▶ [ÉNONCÉ 1] D'après le texte fourni, dans quelle ville la Chronique impériale a-t-elle été rédigée ?
▶ [ÉNONCÉ 2] Remplacez « balle » par « pelote » dans le passage du texte fourni compris entre « Le Songe du » et « gage de mariage. », bornes incluses, puis recopiez ce passage ainsi modifié.

Le Songe du Docteur (la Tentation du Paresseux)
Albrecht Dürer, 1498-99, NGA
Cette iconographie ténébreuse a probablement une source précise, comme l’a découvert F.Ohly [1] : une légende médiévale dont il existe de nombreuses variantes [2], telle que racontée dans la Chronique impériale rédigée à Ratisbonne [3] :
Astrolabius jouait à la balle avec ses amis, et la balle était perdue derrière un vieux mur. Pour la retrouver, il grimpa à sa poursuite et aperçut une magnifique statue de Vénus : elle lui faisait signe de la main. Le jeune homme fut alors si enflammé d’amour pour elle que tous ses sens furent transformés. Le diable lui suggéra d’ôter son anneau de son doigt et de l’offrir à Vénus en gage de mariage.
Ainsi, le petit Cupidon montant sur des échasses et accompagné d’une balle rappellerait, au pied du dormeur, le début de sa mésaventure. Le démon lui suggère dans l’oreille la mauvaise idée de passer son anneau à l’auriculaire gauche de Vénus, qui le hèle de la main.

Du côté masculin de la composition, la balle renvoie à la pomme posée sur le poêle, attribut de Vénus mais aussi symbole du Péché. Du côté féminin, l’affinité entre la chevelure de Vénus et le queue écailleuse du démon trahit graphiquement qu’ils ont partie liée.

▶ [MATÉRIEL FOURNI]
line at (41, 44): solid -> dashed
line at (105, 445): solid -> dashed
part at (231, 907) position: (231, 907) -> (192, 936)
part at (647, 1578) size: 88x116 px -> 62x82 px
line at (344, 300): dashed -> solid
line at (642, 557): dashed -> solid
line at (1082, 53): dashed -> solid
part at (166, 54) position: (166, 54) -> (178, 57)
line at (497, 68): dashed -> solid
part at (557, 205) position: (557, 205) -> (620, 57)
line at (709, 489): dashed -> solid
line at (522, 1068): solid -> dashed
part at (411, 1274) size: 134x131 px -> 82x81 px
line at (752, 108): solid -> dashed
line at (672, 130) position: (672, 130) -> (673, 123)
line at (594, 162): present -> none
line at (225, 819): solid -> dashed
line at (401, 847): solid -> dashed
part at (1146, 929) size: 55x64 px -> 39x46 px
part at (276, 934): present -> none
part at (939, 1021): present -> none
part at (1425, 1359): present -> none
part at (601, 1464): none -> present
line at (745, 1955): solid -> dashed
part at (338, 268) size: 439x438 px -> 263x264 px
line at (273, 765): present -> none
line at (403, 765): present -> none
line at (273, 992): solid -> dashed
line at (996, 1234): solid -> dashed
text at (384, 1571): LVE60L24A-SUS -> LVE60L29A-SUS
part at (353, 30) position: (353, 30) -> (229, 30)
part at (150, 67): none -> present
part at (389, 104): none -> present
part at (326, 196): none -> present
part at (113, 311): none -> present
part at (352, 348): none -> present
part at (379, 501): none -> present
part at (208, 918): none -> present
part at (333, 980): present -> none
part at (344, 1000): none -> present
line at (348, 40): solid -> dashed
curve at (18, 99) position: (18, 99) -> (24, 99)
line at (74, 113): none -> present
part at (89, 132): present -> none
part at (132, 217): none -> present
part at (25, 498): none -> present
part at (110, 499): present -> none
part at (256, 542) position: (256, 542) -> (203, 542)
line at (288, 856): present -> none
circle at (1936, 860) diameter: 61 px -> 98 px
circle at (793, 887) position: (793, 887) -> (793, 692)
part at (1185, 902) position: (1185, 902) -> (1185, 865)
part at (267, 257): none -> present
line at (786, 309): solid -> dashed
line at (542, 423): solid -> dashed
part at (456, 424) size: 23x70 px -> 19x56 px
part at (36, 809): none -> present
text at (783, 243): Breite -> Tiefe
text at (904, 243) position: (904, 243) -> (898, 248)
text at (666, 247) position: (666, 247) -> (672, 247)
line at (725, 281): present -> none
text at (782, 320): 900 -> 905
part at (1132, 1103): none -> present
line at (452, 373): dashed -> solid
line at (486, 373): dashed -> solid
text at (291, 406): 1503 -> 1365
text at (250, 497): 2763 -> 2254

▶ [RÉPONSE COMPLÈTE 1] La Chronique impériale a été rédigée à Ratisbonne.

▶ [RÉPONSE COMPLÈTE 2]
Le Songe du Docteur (la Tentation du Paresseux)
Albrecht Dürer, 1498-99, NGA
Cette iconographie ténébreuse a probablement une source précise, comme l’a découvert F.Ohly [1] : une légende médiévale dont il existe de nombreuses variantes [2], telle que racontée dans la Chronique impériale rédigée à Ratisbonne [3] :
Astrolabius jouait à la pelote avec ses amis, et la pelote était perdue derrière un vieux mur. Pour la retrouver, il grimpa à sa poursuite et aperçut une magnifique statue de Vénus : elle lui faisait signe de la main. Le jeune homme fut alors si enflammé d’amour pour elle que tous ses sens furent transformés. Le diable lui suggéra d’ôter son anneau de son doigt et de l’offrir à Vénus en gage de mariage.